The most common questions we get from the finance industry are about VOI (Verification of Identity). It’s not the most exciting subject and the situation is fluid, so confusion is to be expected. Let’s try to resolve that confusion.
How is VOI conducted?
VOI is sometimes misleadingly used to describe face-to-face verification. The correct meaning is to verify the identity of customers. This identification may or may not include a face-to-face meeting.
What is safe harbour?
The AML/CTF rules require a lender’s AML/CTF program to have specific procedures to collect and verify certain information about customers. A safe harbour procedure is provided for individuals having a risk rating of medium or lower, which allows lenders to verify certain information using certain documents or electronically using two independent and reliable data sources.
The real property identification laws are different and provide that lenders must undertake reasonable steps to verify the identity of mortgagors. However, a safe harbour procedure is provided, which (if followed) means that the lender is deemed to have taken reasonable steps.
Many lenders are keen to fall within safe harbour so that there is no risk of argument about whether the method used to conduct VOI is reasonable. However this rush to safe harbour can create significant procedural inconvenience and cost. Sometimes insisting on complying with safe harbour will be impractical.
What’s the difference between AML/CTF and the real property rules?
The AML/CTF rules require the collection and verification of information. The safe harbour procedure does not require face-to-face identification.
On the other hand, safe harbour VOI for real property generally requires face-to-face identification by the mortgagee or an agent appointed by the mortgagee.
When do the rules apply?
AML/CTF identification must normally be carried out before the provision of a designated service (a designated service includes most services provided by financiers to customers). The information and verification required for AML/CTF is usually conducted at the same time as obtaining a privacy consent, electronic communications consent, and an application form (as applicable).
VOI for mortgages is required in all jurisdictions except Northern Territory, ACT, and Tasmania. It is good practice to conduct VOI in all jurisdictions to reduce the risk of identity fraud.
The VOI rules in WA and SA require a certificate to be lodged with the dealing (ie a transfer or a mortgage) in order for the dealing to be registered, stating that VOI has been conducted. This certificate is not required in other jurisdictions.

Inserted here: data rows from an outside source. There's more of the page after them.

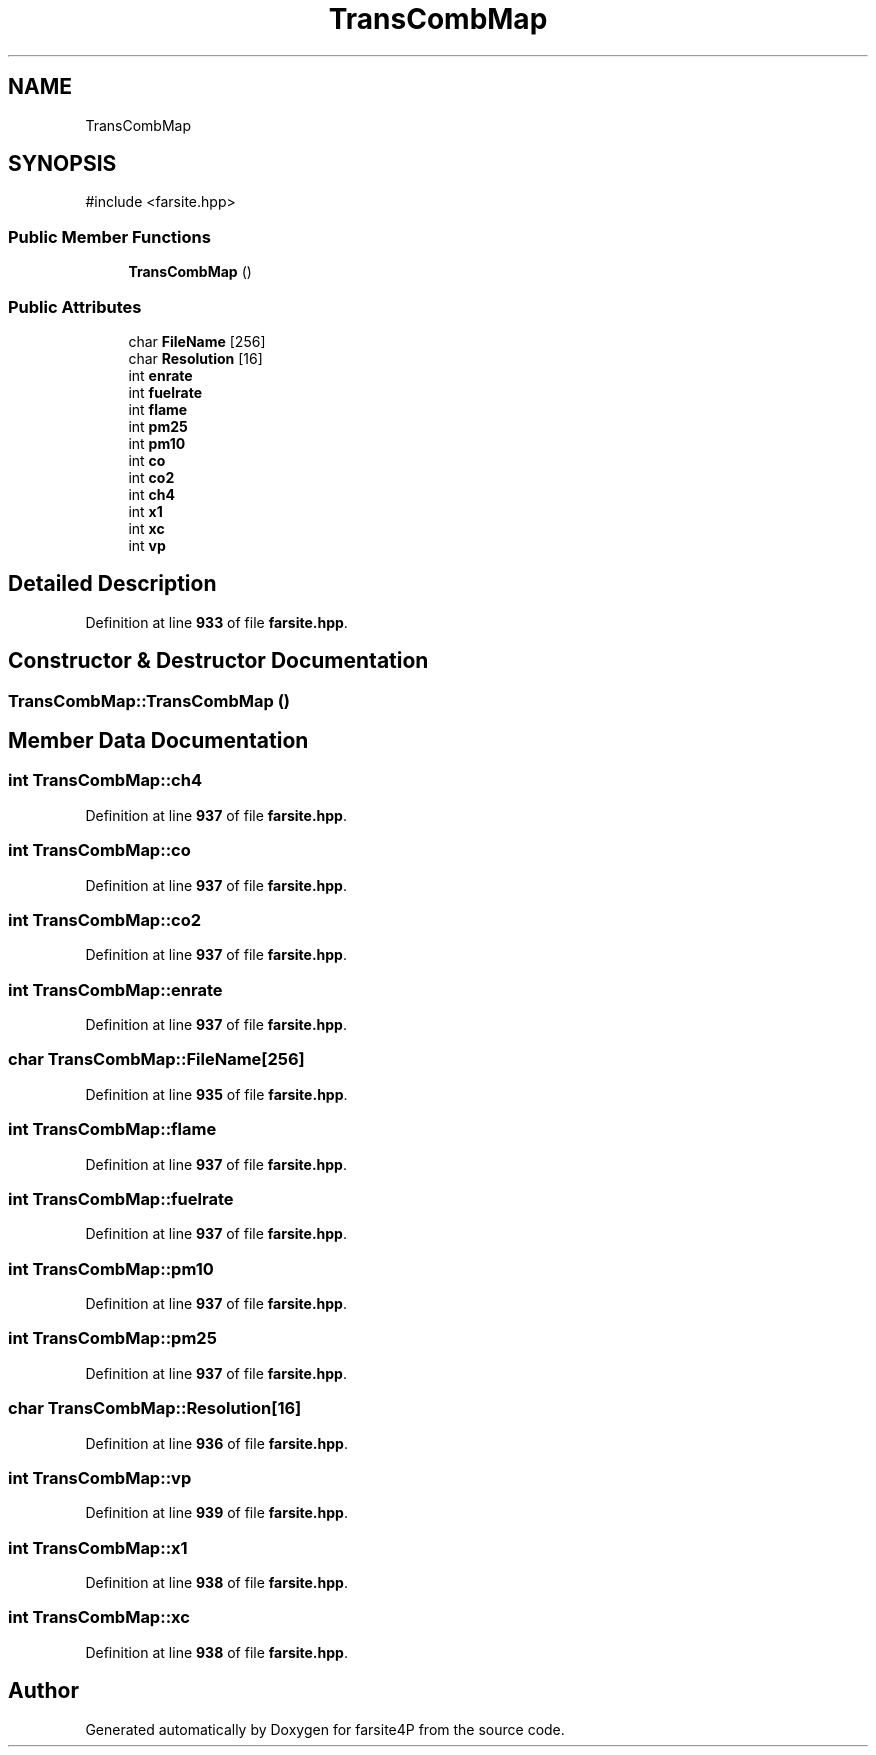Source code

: .TH "TransCombMap" 3 "farsite4P" \" -*- nroff -*-
.ad l
.nh
.SH NAME
TransCombMap
.SH SYNOPSIS
.br
.PP
.PP
\fR#include <farsite\&.hpp>\fP
.SS "Public Member Functions"

.in +1c
.ti -1c
.RI "\fBTransCombMap\fP ()"
.br
.in -1c
.SS "Public Attributes"

.in +1c
.ti -1c
.RI "char \fBFileName\fP [256]"
.br
.ti -1c
.RI "char \fBResolution\fP [16]"
.br
.ti -1c
.RI "int \fBenrate\fP"
.br
.ti -1c
.RI "int \fBfuelrate\fP"
.br
.ti -1c
.RI "int \fBflame\fP"
.br
.ti -1c
.RI "int \fBpm25\fP"
.br
.ti -1c
.RI "int \fBpm10\fP"
.br
.ti -1c
.RI "int \fBco\fP"
.br
.ti -1c
.RI "int \fBco2\fP"
.br
.ti -1c
.RI "int \fBch4\fP"
.br
.ti -1c
.RI "int \fBx1\fP"
.br
.ti -1c
.RI "int \fBxc\fP"
.br
.ti -1c
.RI "int \fBvp\fP"
.br
.in -1c
.SH "Detailed Description"
.PP 
Definition at line \fB933\fP of file \fBfarsite\&.hpp\fP\&.
.SH "Constructor & Destructor Documentation"
.PP 
.SS "TransCombMap::TransCombMap ()"

.SH "Member Data Documentation"
.PP 
.SS "int TransCombMap::ch4"

.PP
Definition at line \fB937\fP of file \fBfarsite\&.hpp\fP\&.
.SS "int TransCombMap::co"

.PP
Definition at line \fB937\fP of file \fBfarsite\&.hpp\fP\&.
.SS "int TransCombMap::co2"

.PP
Definition at line \fB937\fP of file \fBfarsite\&.hpp\fP\&.
.SS "int TransCombMap::enrate"

.PP
Definition at line \fB937\fP of file \fBfarsite\&.hpp\fP\&.
.SS "char TransCombMap::FileName[256]"

.PP
Definition at line \fB935\fP of file \fBfarsite\&.hpp\fP\&.
.SS "int TransCombMap::flame"

.PP
Definition at line \fB937\fP of file \fBfarsite\&.hpp\fP\&.
.SS "int TransCombMap::fuelrate"

.PP
Definition at line \fB937\fP of file \fBfarsite\&.hpp\fP\&.
.SS "int TransCombMap::pm10"

.PP
Definition at line \fB937\fP of file \fBfarsite\&.hpp\fP\&.
.SS "int TransCombMap::pm25"

.PP
Definition at line \fB937\fP of file \fBfarsite\&.hpp\fP\&.
.SS "char TransCombMap::Resolution[16]"

.PP
Definition at line \fB936\fP of file \fBfarsite\&.hpp\fP\&.
.SS "int TransCombMap::vp"

.PP
Definition at line \fB939\fP of file \fBfarsite\&.hpp\fP\&.
.SS "int TransCombMap::x1"

.PP
Definition at line \fB938\fP of file \fBfarsite\&.hpp\fP\&.
.SS "int TransCombMap::xc"

.PP
Definition at line \fB938\fP of file \fBfarsite\&.hpp\fP\&.

.SH "Author"
.PP 
Generated automatically by Doxygen for farsite4P from the source code\&.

For PEXA transactions (electronic conveyancing) VOI must always be undertaken in all jurisdictions. The ARNECC Participation Rules VOI standard applies in Western Australia, South Australia, Victoria and New South Wales (with some minor differences in WA).
What is happening on 1 July 2015?
1 July 2015 is Victoria’s target date to require VOI for people dealing with land other than mortgagors – mainly vendors and purchasers. This is already the case in SA and WA.
In early 2016, Victoria proposes to ‘align’ e-conveyancing and paper conveyancing. Alignment describes a regime under which the PEXA documents and process must be used even if the PEXA system is not used. This will mean (amongst other things) that Client Authorisations must be obtained by lawyers and conveyancers acting for vendors and purchasers and mortgagees will be responsible for holding their own mortgage as a copy will no longer be lodged at the registry.
No other jurisdiction has announced when alignment will occur. Alignment is likely to create a rush to use PEXA for lodgement.
What’s the status with ARNECC’s Participation Rules?
Version 3 of ARNECC’s Participation Rules is expected to be released by June 2015. The updated rules may make changes to the VOI safe harbour procedure.
The Version 3 consultation draft contemplated that VOI must be conducted when the mortgage is executed, and the person conducting the VOI must witness the mortgage. If this procedure is adopted, it will create significant problems for the lending industry as it represents a major change to business practices.
What is Gadens doing about it?
Representing the MFAA and a number of lenders, Gadens is working with ARNECC and PEXA with the objective of developing a system that works for branchless lenders, and will not add cost to the mortgage process.
We see e-lending and electronic communications with customers as a completely separate activity to the ARNECC/PEXA regime because to a large extent, the actual settlement process (which electronic conveyancing impacts) is largely transparent and irrelevant to customers.
Electronic communications will reduce cost and reworks while improving the customer experience and reducing the ‘paper war’.